When it comes to powering aircraft, jet engines need dense, energy-packed fuels. Right now, nearly all of that fuel comes from petroleum, as batteries don’t yet deliver enough punch for most flights. Scientists have long dreamed of a synthetic alternative: teaching microbes to ferment plant material into high-performance jet fuels. But designing these microbial “mini-factories” has traditionally been slow and expensive because of the unpredictability of biological systems.
In a pair of recent studies, two teams at the Joint BioEnergy Institute (JBEI), which is managed by Lawrence Berkeley National Laboratory (Berkeley Lab), have demonstrated complementary ways to dramatically speed up this process. One combines artificial intelligence and lab automation to rapidly test and refine the genetic designs of biofuel-producing microbes. The other turns a microbe’s “bad habit” into a powerful sensing tool, uncovering hidden pathways that boost production.
Their shared target is isoprenol — a clear, volatile alcohol that can be converted into DMCO, a next-generation jet fuel with higher energy density than today’s conventional aviation fuels. Producing isoprenol efficiently has been a long-standing challenge in synthetic biology.
The two studies — one published in Nature Communications, the other in Science Advances — tackle different sides of this challenge. The first uses automation and machine learning to engineer Pseudomonas putida strains that produce five times more isoprenol than before. The second approach turns the bacterium’s natural fuel-sensing ability into an advantage. By rewiring that system into a biosensor, the team could rapidly screen millions of variants and identify strains that make up to 36 times more isoprenol.
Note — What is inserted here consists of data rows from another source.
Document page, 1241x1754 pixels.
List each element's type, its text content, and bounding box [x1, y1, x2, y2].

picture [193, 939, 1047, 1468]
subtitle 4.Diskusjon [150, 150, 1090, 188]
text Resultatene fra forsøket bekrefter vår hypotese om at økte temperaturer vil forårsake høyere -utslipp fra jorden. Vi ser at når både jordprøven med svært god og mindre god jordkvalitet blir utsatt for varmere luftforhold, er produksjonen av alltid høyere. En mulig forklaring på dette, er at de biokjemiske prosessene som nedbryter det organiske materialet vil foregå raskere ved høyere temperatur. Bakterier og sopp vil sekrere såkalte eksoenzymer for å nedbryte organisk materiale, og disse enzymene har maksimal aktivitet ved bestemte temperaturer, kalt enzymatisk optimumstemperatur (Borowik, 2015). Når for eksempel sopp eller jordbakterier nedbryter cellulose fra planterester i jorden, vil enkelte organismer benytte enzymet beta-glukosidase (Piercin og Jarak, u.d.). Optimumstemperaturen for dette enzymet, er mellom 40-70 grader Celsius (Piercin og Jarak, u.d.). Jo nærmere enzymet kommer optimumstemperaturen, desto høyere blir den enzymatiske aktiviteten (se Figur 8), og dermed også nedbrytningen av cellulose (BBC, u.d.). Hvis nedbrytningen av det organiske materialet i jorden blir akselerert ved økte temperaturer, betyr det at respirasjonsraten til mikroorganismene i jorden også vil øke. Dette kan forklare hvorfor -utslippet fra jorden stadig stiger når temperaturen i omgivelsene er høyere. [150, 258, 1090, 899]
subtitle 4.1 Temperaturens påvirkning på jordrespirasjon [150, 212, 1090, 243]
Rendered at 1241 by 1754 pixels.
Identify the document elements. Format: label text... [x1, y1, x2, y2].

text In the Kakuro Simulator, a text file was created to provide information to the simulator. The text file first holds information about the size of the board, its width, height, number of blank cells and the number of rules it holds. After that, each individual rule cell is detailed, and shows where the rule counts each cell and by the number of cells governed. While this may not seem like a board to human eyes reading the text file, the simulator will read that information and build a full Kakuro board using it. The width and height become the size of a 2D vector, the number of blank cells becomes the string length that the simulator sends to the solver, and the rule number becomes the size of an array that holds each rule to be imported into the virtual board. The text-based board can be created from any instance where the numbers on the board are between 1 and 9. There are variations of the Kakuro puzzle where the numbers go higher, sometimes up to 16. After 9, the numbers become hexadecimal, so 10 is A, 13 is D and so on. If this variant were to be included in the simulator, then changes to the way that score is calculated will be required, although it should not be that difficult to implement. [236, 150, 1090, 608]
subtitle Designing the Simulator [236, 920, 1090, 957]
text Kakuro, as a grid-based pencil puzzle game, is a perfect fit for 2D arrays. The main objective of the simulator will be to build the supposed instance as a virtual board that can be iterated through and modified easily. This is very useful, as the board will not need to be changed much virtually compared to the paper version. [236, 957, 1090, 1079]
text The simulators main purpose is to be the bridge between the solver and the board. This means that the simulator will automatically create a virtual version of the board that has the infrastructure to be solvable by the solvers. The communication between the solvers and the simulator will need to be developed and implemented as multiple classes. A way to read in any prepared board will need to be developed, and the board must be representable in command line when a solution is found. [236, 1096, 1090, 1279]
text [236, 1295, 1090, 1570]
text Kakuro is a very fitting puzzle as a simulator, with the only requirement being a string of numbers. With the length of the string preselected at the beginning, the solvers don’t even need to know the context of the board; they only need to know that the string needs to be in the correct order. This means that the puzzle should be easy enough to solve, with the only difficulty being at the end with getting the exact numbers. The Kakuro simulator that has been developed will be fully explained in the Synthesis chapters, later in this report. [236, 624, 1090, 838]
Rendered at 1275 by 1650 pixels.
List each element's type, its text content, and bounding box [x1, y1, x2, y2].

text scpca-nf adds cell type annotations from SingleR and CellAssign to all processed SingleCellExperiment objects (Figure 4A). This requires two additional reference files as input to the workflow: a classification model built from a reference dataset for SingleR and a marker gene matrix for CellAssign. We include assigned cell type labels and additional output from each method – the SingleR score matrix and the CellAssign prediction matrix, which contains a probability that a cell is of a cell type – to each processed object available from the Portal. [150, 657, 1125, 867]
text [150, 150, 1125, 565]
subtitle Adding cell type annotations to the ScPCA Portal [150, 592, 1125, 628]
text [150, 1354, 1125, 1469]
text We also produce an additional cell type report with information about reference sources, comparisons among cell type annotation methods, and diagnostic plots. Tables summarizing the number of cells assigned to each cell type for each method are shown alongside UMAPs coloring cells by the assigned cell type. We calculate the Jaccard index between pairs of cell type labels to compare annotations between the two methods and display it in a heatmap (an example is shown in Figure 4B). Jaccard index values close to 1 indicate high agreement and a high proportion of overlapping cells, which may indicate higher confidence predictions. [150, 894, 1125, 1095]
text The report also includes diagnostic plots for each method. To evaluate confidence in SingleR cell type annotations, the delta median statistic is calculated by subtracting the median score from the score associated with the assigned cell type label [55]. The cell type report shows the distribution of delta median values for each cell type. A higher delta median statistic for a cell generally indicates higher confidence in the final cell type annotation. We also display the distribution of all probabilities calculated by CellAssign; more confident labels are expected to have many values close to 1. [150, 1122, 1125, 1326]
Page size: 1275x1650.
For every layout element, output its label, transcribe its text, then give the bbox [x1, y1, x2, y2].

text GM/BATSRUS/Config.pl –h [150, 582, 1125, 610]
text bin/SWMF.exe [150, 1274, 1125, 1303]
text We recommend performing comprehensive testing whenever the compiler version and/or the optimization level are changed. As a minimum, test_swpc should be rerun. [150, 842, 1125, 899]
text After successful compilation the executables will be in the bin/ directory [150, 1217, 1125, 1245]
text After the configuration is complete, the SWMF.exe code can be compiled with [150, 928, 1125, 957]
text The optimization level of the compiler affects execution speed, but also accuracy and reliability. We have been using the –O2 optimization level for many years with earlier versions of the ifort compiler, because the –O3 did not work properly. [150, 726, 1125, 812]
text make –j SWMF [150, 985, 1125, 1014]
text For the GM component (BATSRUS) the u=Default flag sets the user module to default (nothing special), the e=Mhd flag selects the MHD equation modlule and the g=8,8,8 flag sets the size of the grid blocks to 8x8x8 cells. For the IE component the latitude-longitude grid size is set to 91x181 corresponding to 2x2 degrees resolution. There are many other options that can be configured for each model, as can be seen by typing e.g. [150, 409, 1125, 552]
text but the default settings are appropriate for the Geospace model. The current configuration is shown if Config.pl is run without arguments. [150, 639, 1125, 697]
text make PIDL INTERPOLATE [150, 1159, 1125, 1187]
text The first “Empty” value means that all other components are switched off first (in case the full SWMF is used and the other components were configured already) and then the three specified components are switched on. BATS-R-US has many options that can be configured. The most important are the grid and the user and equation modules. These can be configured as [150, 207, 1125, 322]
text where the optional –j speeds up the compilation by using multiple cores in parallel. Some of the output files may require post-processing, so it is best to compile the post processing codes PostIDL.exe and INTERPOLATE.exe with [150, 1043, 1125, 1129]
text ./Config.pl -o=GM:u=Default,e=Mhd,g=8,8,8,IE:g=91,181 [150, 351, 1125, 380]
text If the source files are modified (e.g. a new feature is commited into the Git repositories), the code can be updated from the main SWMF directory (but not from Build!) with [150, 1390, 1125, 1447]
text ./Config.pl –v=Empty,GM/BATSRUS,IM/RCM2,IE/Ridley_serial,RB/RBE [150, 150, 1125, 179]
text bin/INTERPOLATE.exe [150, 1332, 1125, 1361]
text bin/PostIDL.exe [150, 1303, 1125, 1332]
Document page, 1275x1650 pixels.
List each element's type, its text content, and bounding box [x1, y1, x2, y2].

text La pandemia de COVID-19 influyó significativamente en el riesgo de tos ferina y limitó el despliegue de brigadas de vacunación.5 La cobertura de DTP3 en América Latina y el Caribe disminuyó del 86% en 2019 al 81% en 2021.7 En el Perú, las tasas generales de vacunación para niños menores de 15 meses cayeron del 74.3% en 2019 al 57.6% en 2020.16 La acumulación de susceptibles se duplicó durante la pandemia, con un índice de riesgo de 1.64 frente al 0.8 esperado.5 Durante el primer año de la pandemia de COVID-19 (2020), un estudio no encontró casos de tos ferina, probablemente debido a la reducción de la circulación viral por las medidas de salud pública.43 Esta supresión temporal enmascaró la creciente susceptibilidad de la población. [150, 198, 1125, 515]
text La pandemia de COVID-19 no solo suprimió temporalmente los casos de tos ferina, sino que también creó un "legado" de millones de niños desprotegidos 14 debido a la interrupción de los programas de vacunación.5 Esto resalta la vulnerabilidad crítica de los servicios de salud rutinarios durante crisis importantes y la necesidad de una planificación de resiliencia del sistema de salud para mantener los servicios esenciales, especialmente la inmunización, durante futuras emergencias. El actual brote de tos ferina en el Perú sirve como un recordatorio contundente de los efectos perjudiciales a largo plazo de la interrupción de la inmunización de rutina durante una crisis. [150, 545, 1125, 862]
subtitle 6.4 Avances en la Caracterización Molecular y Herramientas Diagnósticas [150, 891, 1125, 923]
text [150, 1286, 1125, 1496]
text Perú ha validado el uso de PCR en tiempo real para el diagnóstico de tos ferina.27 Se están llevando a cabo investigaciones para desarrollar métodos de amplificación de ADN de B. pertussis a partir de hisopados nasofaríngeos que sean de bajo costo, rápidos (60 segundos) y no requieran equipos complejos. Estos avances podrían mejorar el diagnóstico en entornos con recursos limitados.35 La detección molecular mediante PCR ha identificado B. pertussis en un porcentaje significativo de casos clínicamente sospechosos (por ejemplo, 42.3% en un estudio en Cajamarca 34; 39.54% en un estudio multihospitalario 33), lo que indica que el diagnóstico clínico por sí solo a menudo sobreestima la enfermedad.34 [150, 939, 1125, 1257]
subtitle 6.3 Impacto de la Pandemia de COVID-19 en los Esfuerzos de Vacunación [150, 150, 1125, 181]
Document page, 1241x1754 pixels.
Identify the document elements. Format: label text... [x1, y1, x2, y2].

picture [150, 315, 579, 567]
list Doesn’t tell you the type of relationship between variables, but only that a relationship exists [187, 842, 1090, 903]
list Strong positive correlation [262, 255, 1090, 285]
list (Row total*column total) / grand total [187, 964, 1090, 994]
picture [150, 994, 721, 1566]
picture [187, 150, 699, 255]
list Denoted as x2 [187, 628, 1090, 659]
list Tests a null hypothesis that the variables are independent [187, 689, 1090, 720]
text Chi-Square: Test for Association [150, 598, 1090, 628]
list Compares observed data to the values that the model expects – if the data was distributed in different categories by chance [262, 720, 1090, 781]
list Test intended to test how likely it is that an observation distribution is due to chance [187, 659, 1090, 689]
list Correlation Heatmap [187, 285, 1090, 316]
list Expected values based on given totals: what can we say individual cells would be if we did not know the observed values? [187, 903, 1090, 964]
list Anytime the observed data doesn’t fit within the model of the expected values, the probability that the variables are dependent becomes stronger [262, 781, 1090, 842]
“These are two powerful complementary strategies,” said senior author of the biosensor study Thomas Eng, JBEI deputy director of Host Engineering and a research scientist in Berkeley Lab’s Biological Systems and Engineering (BSE) Division. “One is data-driven optimization; the other is discovery. Together, they give us a way to move much faster than traditional trial-and-error.”
Other BSE staff involved in this research include staff scientists Taek Soon Lee and Héctor García Martín, scientific engineering associate David Carruthers, and science deputy Aindrila Mukhopadhyay.